Cyberguerre tiède : le bureau de Moscou du New York Times visé par une cyberattaque

L’attribution d’une attaque est un art difficile, mais la Russie fait fréquemment partie des coupables désignés en matière de cybercriminalité. Le pays est en effet connu pour avoir été impliqué dans de nombreuses affaires d’espionnage et d’attaques informatiques. Et si la Chine mérite encore la palme du cyberespionnage, la Russie n’est jamais loin derrière.

Selon CNN, le bureau moscovite du New York Times a été visé par une cyberattaque. Le FBI, chargé d’enquêter sur l’affaire, a déclaré qu’aucune fuite de données n’a été constatée pour l’instant, mais CNN, qui s’appuie sur des sources restées anonymes, explique que les enquêteurs penchent pour une attaque émanant des services de renseignement russes.

Comme le rapporte le New York Times dans sa propre couverture de cette actualité, les enquêteurs rapprochent cette attaque de celle ayant récemment visé le système informatique de la convention démocrate, il y a maintenant deux mois. Cette cyberattaque est soupçonnée d’avoir permis à la Russie de mettre la main sur des documents confidentiels internes du parti démocrate, qui ont par la suite été publiés par l’organisation Wikileaks à l’occasion du coup d’envoi de la convention démocrate.

Les autorités se gardent bien d’affirmer haut et fort que l’attaque est d’origine russe, mais le New York Times cite des sources proches du dossier selon lesquelles les attaques proviennent de l’héritier du KGB, le FSB, ainsi que du GRU, un autre organe rattaché au renseignement militaire russe.

À l’Est, rien de nouveau

Les récents mois ont été particulièrement agités sur le front des attaques informatiques entre la Russie et les États Unis. Difficile de ne pas penser également à l’interprétation donnée par Edward Snowden suite à la mise en vente des malwares de la NSA par le mystérieux groupe Shadow Brokers. Le lanceur d’alerte américain, actuellement réfugié en Russie, expliquait que le coup pouvait simplement être un avertissement de la part de la Russie visant à faire comprendre aux États-Unis qu’ils étaient également capables de révéler au grand public les actions du pays sur le terrain informatique, si ceux-ci continuaient à publiquement commenter ce type d’affaires.

Comme souvent, les deux pays avancent à pas mesurés et se refusent à tout commentaire officiel, mais de nombreuses informations laissent entendre que les deux camps sont bien actifs sur ce nouveau terrain. Le FSB faisait ainsi état d’une importante cyberattaque en début d’année 2016 ayant visé « plusieurs organismes gouvernementaux » en Russie. Cette annonce intervenait en parallèle de l’affaire du piratage de la convention démocrate.
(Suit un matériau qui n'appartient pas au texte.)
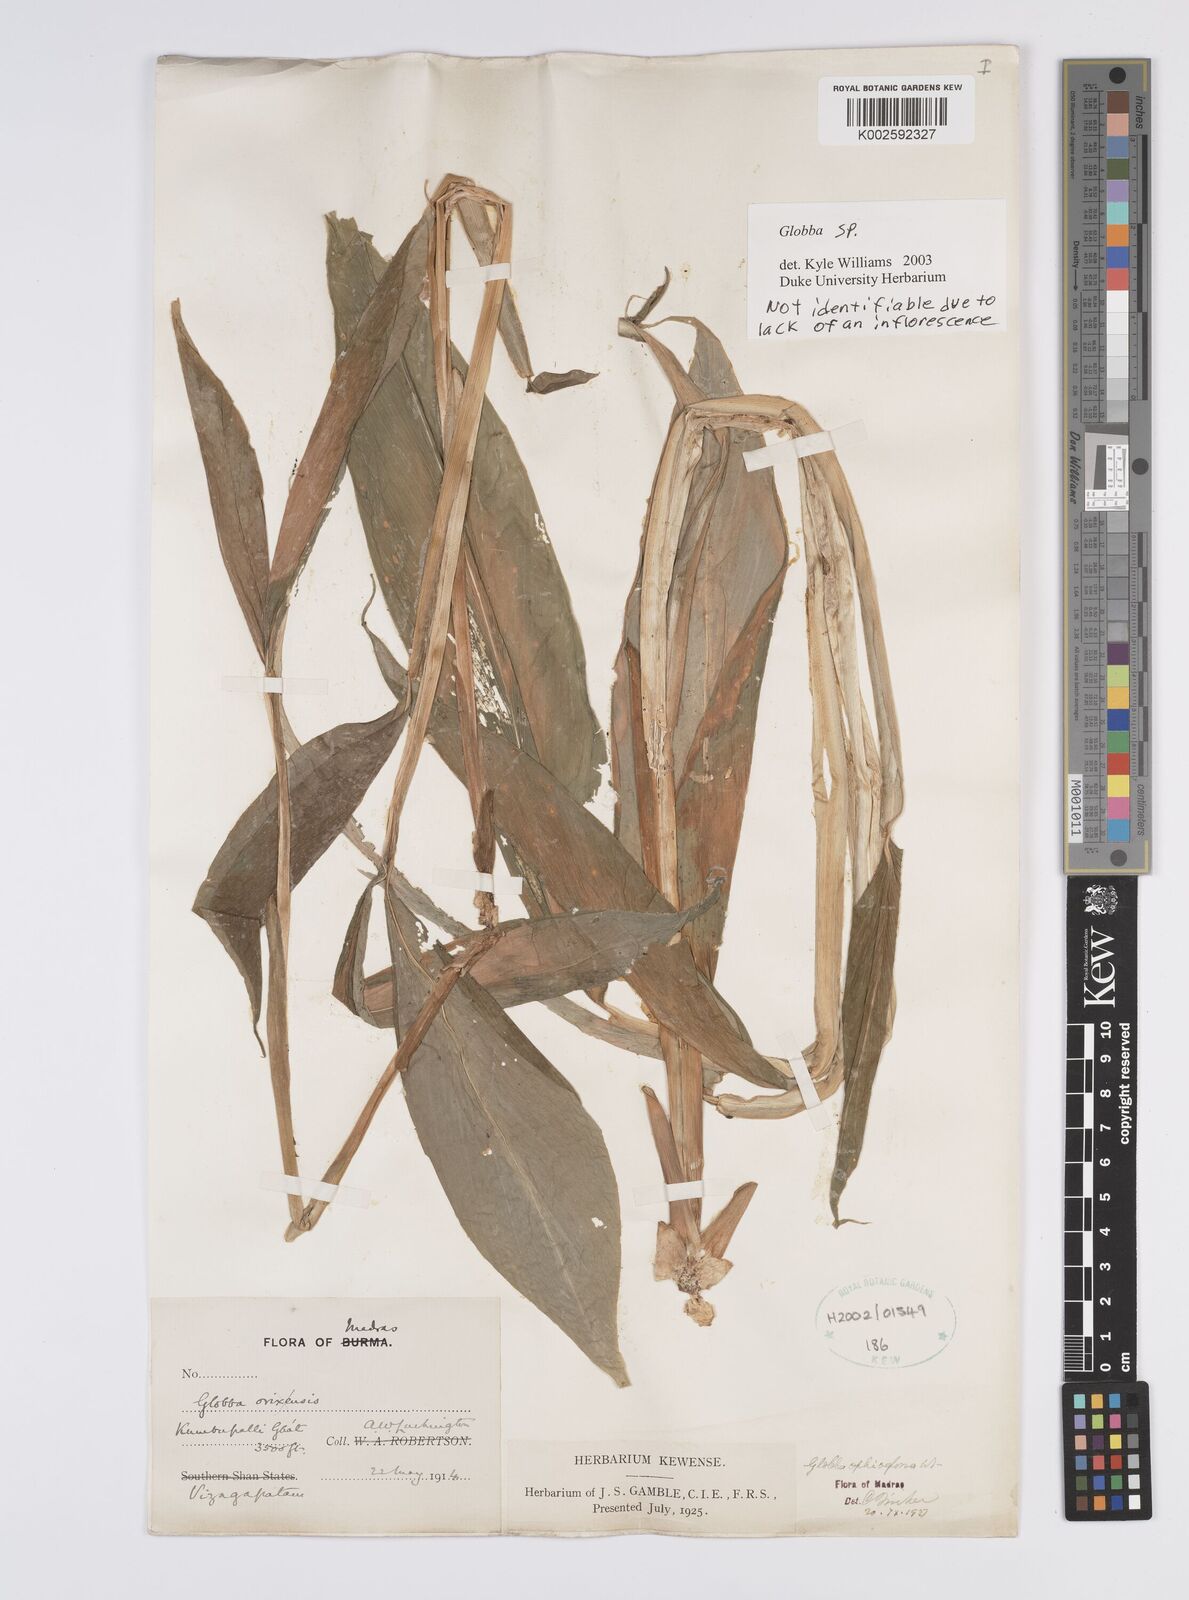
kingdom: Plantae
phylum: Tracheophyta
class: Liliopsida
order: Zingiberales
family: Zingiberaceae
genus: Globba
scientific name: Globba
Outre ces conflits larvés, la Russie ne cache pas sa volonté de s’émanciper peu à peu des technologies fournies par les USA et compte sur une politique quasi protectionniste pour développer ses propres alternatives. Et en matière de cyberattaques, la guerre économique n’est pas chose nouvelle entre les États-Unis et la Russie : déjà en 2014, plusieurs banques et institutions américaines avaient été victimes de cyberattaques sophistiquées et déjà, la piste russe était évoquée. Il faudra sûrement attendre de longues années avant d’espérer avoir le fin mot de ces affaires, mais difficile de ne pas voir la passe d’armes qui se joue entre les deux géants.